E-Invoicing Requirements in the EU, Switzerland, and the UK: A High-Level Overview

Picture of Mauro Spadaro
Mauro Spadaro

Product Manager

Gone are the days of sending traditional paper invoices through the mail; e-invoicing leverages digital systems to seamlessly transmit invoice data from one platform to another. 

But what is e-invoicing and why should you care about it?  

 

While it finds particular relevance in B2B transactions, e-invoicing holds the potential to benefit businesses of all sizes, ranging from small enterprises to large corporations, across various industries such as services and product-based companies.   

 

So let’s dive into the topic and see what e-invoicing is and how you can prepare your tech stack for adopting such solutions.  

Table of Contents

What is e-invoicing and how does it work?

E-invoicing, also known as electronic invoicing, is a method of creating, sending, receiving, and processing invoices electronically.

 

The e-invoicing process involves two parties: the supplier who issues the invoices, and the receiver – either a customer, in B2C transactions, or another company, in business-to-business transactions. The supplier creates and issues the invoice, while the client receives it.

 

E-invoicing rules affect several aspects of invoice processing:

 

  • the invoice format – what an invoice must look like
  • the creation of invoices – how invoices should be issued
  • the sending of invoices – what channel or platform companies should use
  • the receipt and processing of invoices – how invoices should be handled

 

Let’s break this down a little further.

 

Format and structure

EU e-invoicing rules specify the format that invoices must adhere to. In most cases, invoices need to be in a standardized structured data format that allows for automatic reading of the data into computer systems, to facilitate automated processing.

__Requirement a__
In the records, swap "Leave a Reply" for "Post a Comment" and give back the stretch from the start of the records through the line containing "Your email address will not be published.", with everything else left as it is.

__Data records__
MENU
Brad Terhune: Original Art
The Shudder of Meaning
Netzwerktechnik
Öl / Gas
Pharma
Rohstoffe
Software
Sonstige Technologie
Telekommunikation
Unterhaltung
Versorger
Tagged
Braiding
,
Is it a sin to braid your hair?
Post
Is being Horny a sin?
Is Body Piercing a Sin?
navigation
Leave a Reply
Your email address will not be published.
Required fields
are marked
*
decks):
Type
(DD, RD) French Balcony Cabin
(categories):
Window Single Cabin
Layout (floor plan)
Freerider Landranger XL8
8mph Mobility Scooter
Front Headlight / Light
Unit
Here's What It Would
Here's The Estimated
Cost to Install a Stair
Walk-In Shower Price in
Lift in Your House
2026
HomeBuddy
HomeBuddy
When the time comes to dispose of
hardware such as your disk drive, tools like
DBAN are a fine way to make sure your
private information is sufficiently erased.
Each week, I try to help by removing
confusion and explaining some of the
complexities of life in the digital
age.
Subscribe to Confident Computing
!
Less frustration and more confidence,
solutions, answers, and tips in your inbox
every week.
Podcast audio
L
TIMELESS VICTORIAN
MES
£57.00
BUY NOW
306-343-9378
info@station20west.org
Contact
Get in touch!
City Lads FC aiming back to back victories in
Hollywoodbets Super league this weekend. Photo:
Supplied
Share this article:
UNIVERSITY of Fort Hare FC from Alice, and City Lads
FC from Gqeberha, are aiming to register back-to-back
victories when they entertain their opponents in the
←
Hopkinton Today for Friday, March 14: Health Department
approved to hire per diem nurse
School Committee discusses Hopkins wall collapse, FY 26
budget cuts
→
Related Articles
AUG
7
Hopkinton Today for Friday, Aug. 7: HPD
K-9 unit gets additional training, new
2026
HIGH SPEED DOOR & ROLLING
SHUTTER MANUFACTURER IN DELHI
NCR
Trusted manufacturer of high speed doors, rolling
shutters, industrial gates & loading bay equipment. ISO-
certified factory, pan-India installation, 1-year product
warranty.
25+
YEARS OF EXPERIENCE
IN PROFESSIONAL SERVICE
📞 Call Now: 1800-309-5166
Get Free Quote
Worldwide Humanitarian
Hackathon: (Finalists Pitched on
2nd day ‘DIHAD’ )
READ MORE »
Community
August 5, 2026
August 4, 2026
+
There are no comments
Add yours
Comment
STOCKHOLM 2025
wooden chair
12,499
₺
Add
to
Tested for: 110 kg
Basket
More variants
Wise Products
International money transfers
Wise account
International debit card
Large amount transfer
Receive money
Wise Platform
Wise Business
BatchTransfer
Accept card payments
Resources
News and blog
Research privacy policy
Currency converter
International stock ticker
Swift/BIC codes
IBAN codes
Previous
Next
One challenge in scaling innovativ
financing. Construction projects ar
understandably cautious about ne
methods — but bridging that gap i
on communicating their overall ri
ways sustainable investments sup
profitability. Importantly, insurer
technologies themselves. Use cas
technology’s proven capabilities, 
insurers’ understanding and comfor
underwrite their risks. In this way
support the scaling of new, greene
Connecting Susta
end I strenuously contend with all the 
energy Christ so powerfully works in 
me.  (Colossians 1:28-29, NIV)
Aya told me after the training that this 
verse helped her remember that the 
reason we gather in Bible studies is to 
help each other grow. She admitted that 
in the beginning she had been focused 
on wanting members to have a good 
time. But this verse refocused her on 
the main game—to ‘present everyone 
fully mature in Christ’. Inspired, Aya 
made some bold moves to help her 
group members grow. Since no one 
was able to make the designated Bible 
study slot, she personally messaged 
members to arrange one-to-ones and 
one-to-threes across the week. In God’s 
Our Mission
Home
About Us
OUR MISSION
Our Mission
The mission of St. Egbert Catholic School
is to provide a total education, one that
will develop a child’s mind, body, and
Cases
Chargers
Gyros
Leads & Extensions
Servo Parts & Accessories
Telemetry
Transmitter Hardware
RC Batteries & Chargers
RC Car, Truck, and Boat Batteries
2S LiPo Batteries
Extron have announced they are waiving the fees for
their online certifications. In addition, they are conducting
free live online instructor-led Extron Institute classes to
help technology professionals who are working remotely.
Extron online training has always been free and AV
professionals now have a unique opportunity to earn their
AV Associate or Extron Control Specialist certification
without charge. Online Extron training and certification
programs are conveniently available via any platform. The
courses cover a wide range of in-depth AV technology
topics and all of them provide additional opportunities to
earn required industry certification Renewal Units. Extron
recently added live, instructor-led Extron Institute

__Requirement b__
Write out the whole e-invoicing overview again, word for word.

__Exercise answer a__
MENU
Brad Terhune: Original Art
The Shudder of Meaning
Netzwerktechnik
Öl / Gas
Pharma
Rohstoffe
Software
Sonstige Technologie
Telekommunikation
Unterhaltung
Versorger
Tagged
Braiding
,
Is it a sin to braid your hair?
Post
Is being Horny a sin?
Is Body Piercing a Sin?
navigation
Post a Comment
Your email address will not be published.

__Exercise answer b__
E-Invoicing Requirements in the EU, Switzerland, and the UK: A High-Level Overview

Picture of Mauro Spadaro
Mauro Spadaro

Product Manager

Gone are the days of sending traditional paper invoices through the mail; e-invoicing leverages digital systems to seamlessly transmit invoice data from one platform to another. 

But what is e-invoicing and why should you care about it?  

 

While it finds particular relevance in B2B transactions, e-invoicing holds the potential to benefit businesses of all sizes, ranging from small enterprises to large corporations, across various industries such as services and product-based companies.   

 

So let’s dive into the topic and see what e-invoicing is and how you can prepare your tech stack for adopting such solutions.  

Table of Contents

What is e-invoicing and how does it work?

E-invoicing, also known as electronic invoicing, is a method of creating, sending, receiving, and processing invoices electronically.

 

The e-invoicing process involves two parties: the supplier who issues the invoices, and the receiver – either a customer, in B2C transactions, or another company, in business-to-business transactions. The supplier creates and issues the invoice, while the client receives it.

 

E-invoicing rules affect several aspects of invoice processing:

 

  • the invoice format – what an invoice must look like
  • the creation of invoices – how invoices should be issued
  • the sending of invoices – what channel or platform companies should use
  • the receipt and processing of invoices – how invoices should be handled

 

Let’s break this down a little further.

 

Format and structure

EU e-invoicing rules specify the format that invoices must adhere to. In most cases, invoices need to be in a standardized structured data format that allows for automatic reading of the data into computer systems, to facilitate automated processing.